One common edge case is a sanctioned local model running on a managed device but using personal browser sessions or consumer accounts to reach external services. Another is a fully offline tool that still processes regulated content but leaves no audit trail beyond endpoint logs. A third is the “temporary pilot” that never gets retired and quietly becomes a shadow production dependency. In all three cases, the question is not whether the model is sophisticated, but whether the organisation can prove ownership, scope, and revocation.
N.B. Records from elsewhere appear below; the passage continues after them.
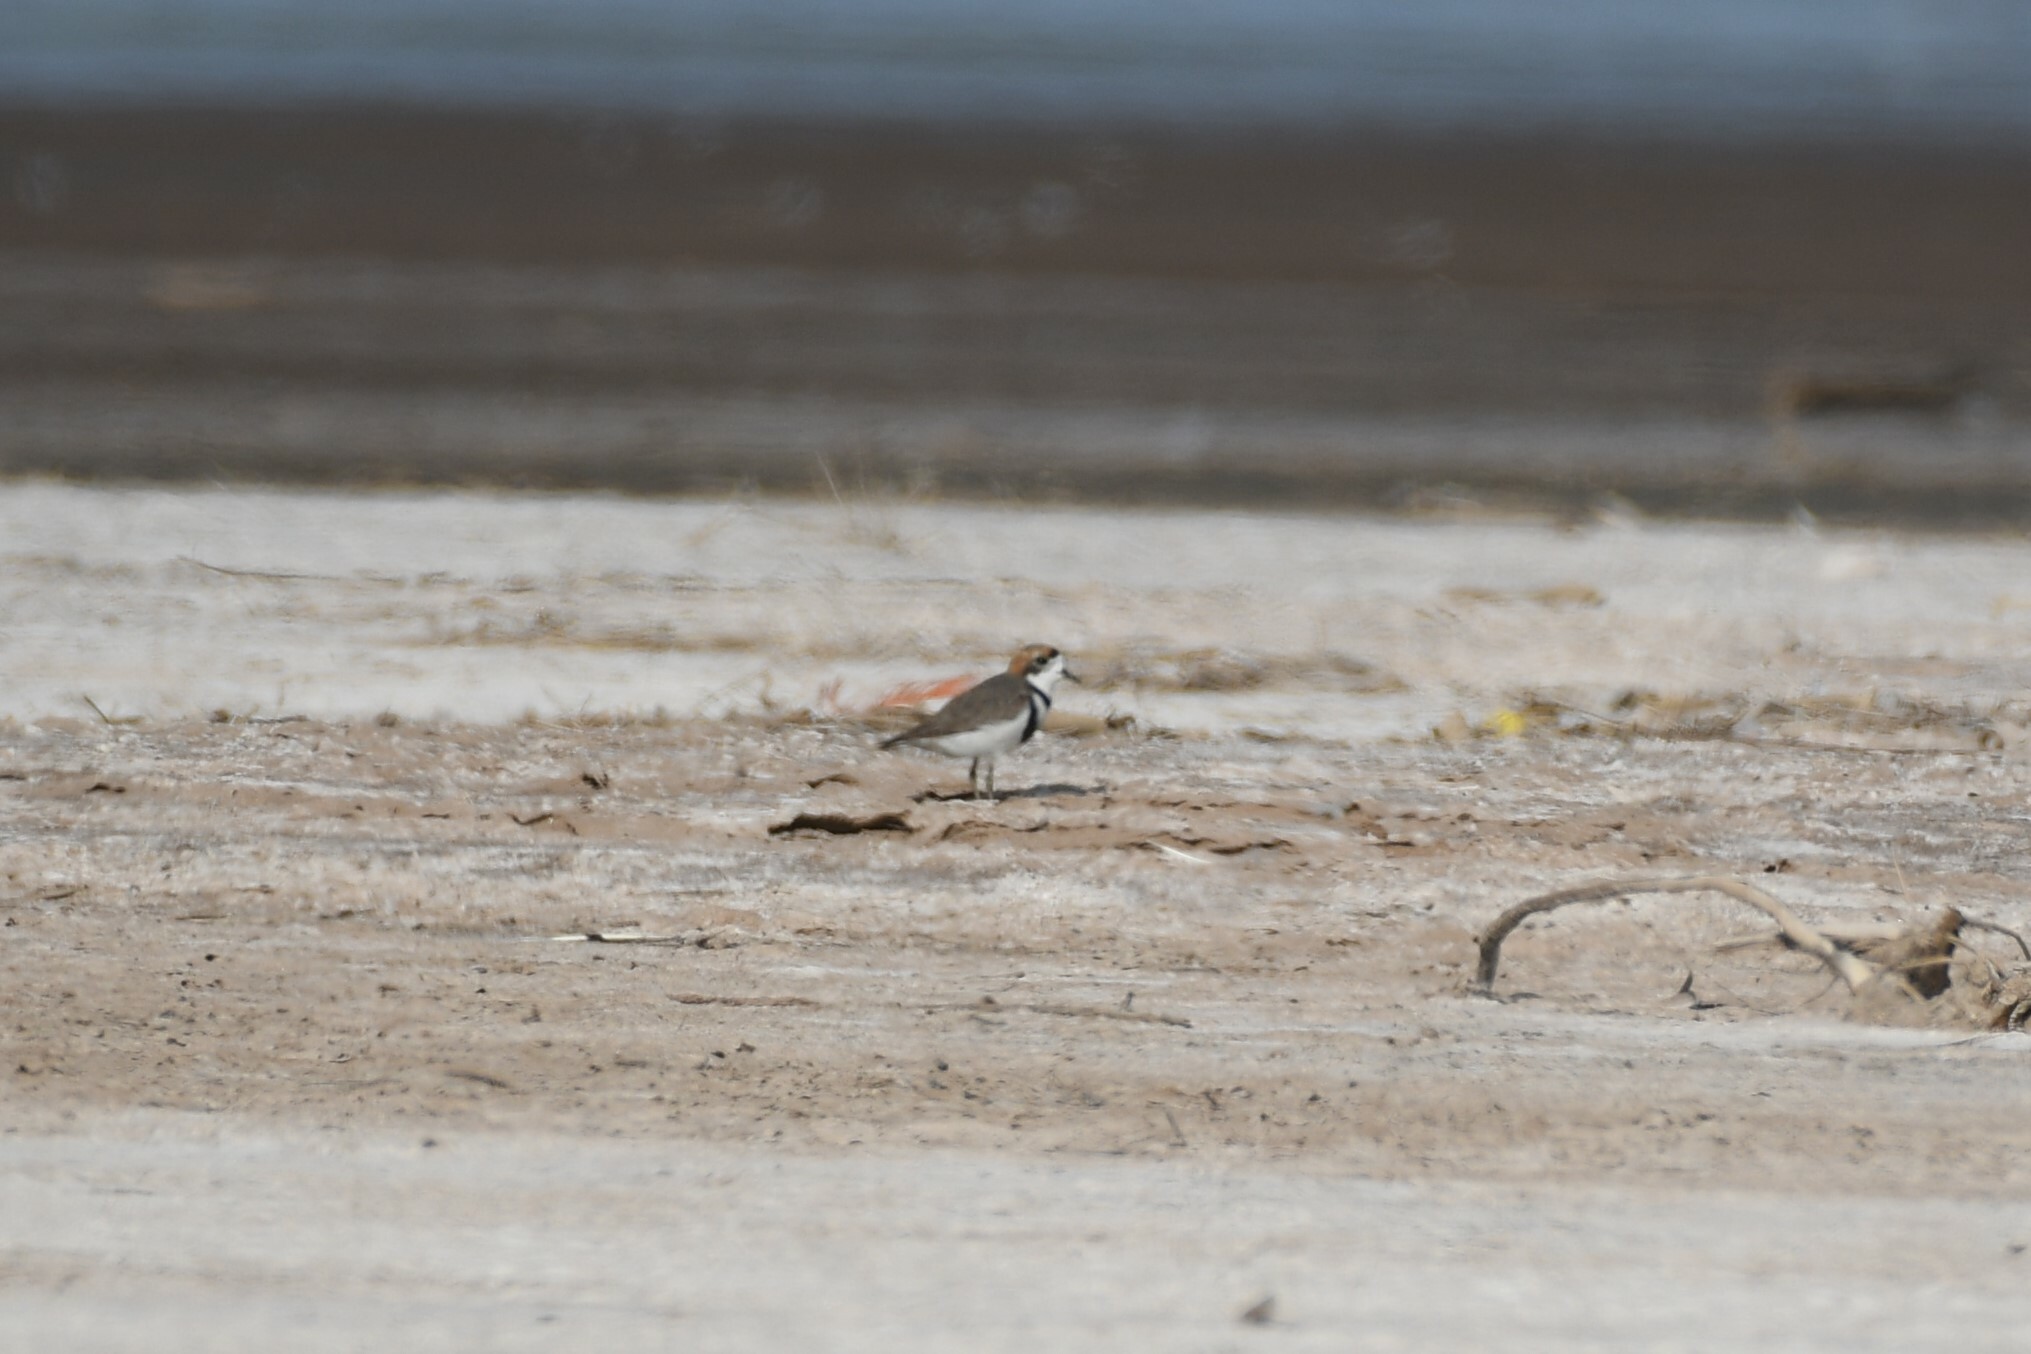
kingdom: Animalia
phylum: Chordata
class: Aves
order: Charadriiformes
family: Charadriidae
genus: Anarhynchus
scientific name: Anarhynchus
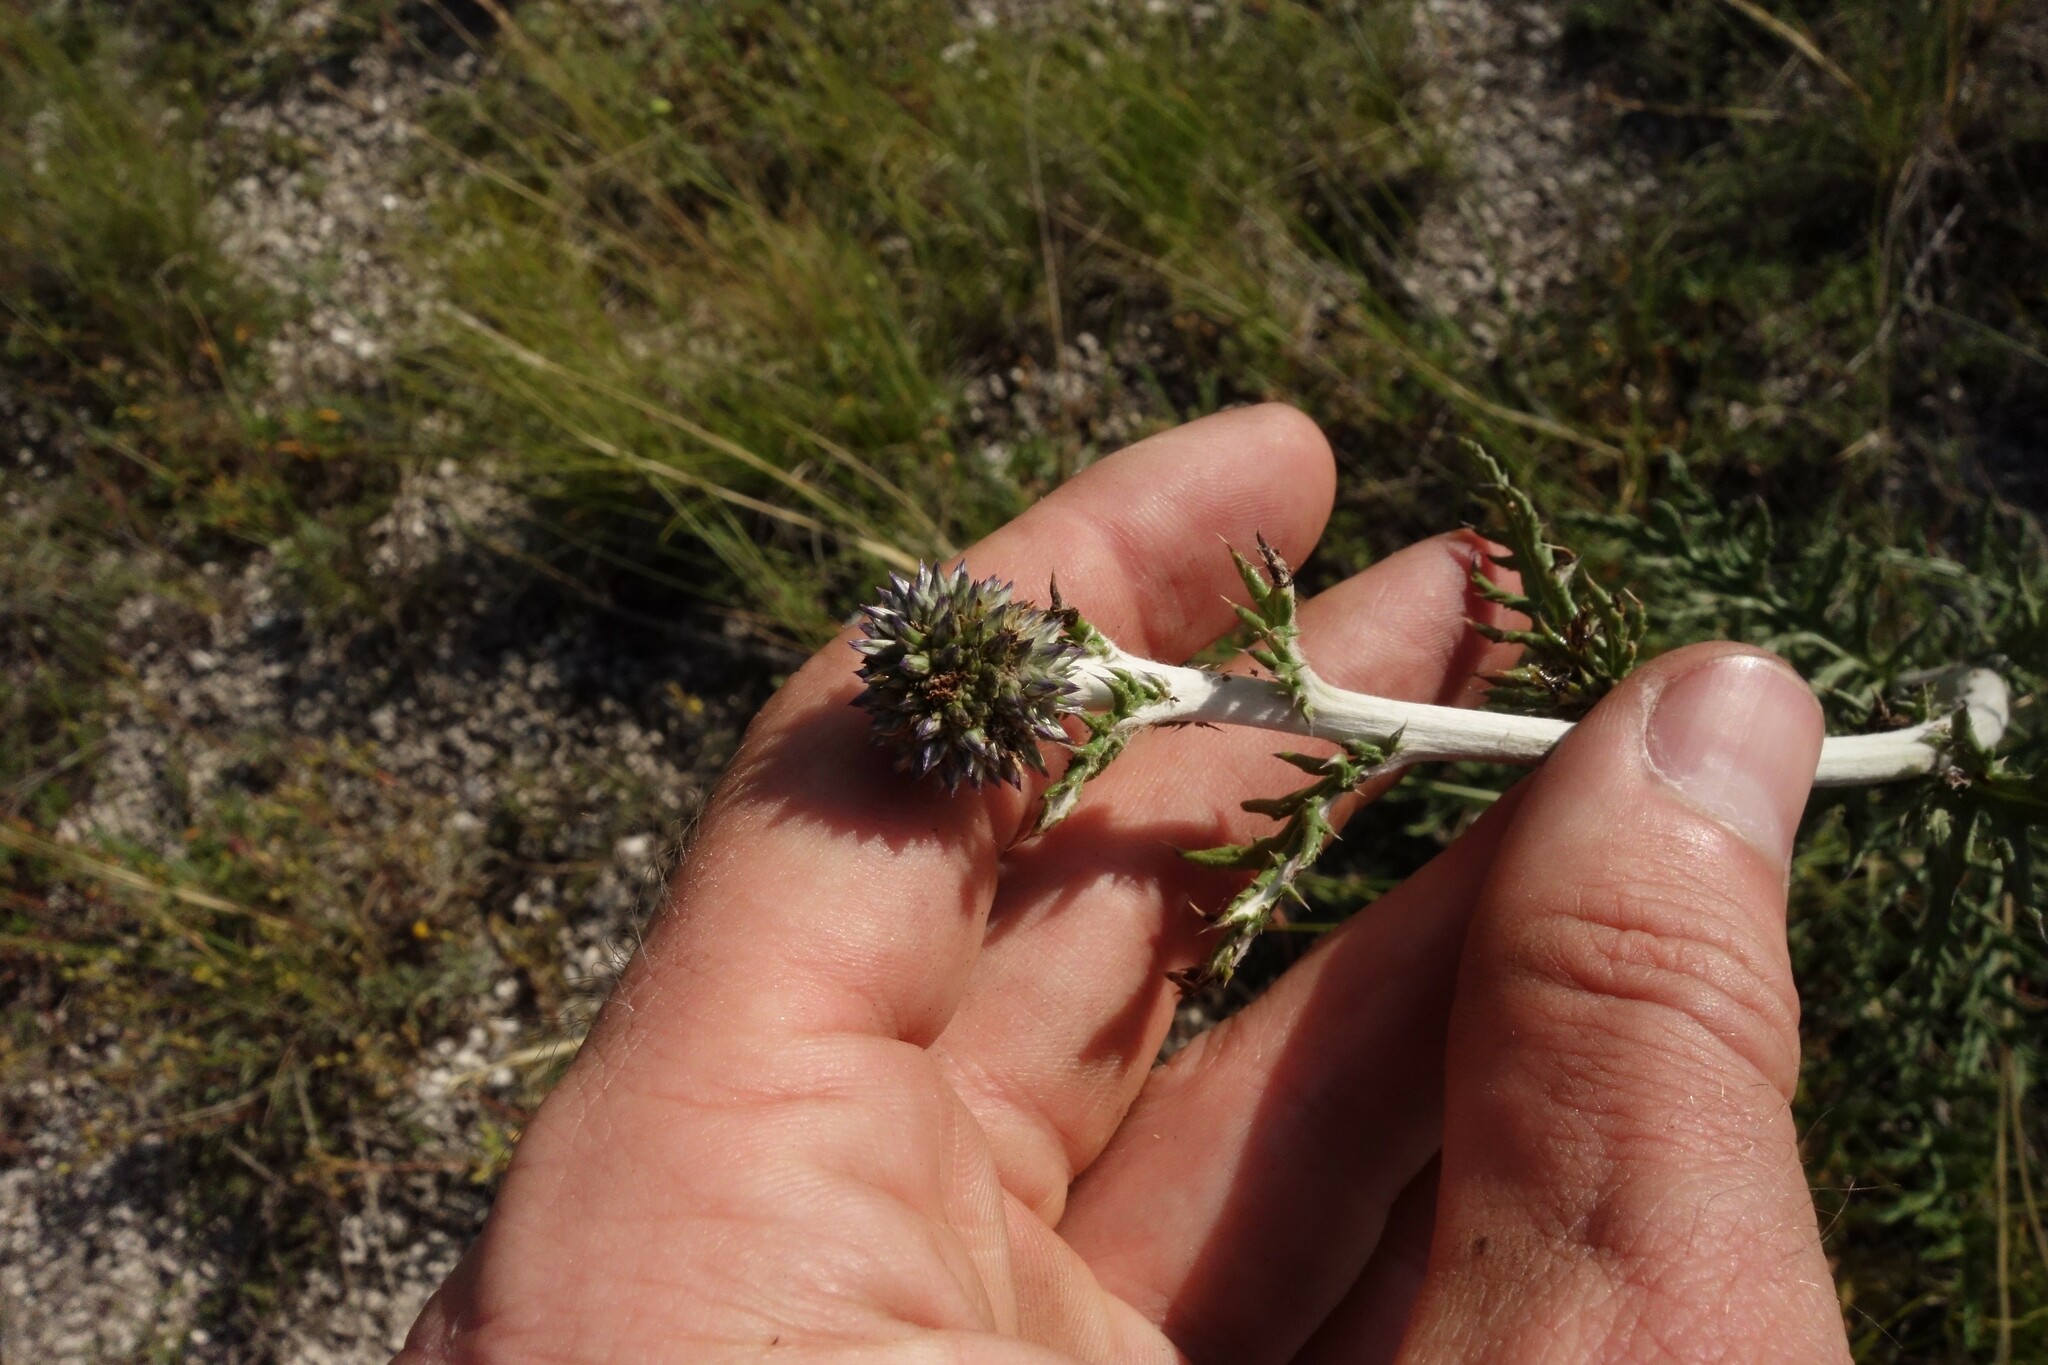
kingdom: Plantae
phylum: Tracheophyta
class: Magnoliopsida
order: Asterales
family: Asteraceae
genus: Echinops
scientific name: Echinops ritro
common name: Globe thistle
For this reason, a local AI control score should include exceptions, not just approvals. If a tool exists outside standard device management, endpoint DLP, or identity governance, it should be counted as unresolved until a policy decision is recorded. NHIMG’s current standards guidance supports this approach because control is measured by documented accountability, not by assumptions about user intent.

Standards & Framework Alignment

This section maps relevant standards and security frameworks to the operational risks and controls described in this guidance.

NIST CSF 2.0, NIST CSF 2.0 and NIST AI RMF set the governance and control requirements practitioners need to meet.

Framework Control / Reference Relevance
NIST CSF 2.0 ID.AM-1 Local AI control starts with knowing what is deployed and by whom.
NIST CSF 2.0 PR.AC-4 Access must be limited by approved identity and device context.
NIST AI RMF AI RMF supports governance, accountability, and monitoring of AI systems.

Bind local AI access to managed users and devices, then remove access paths that lack policy approval.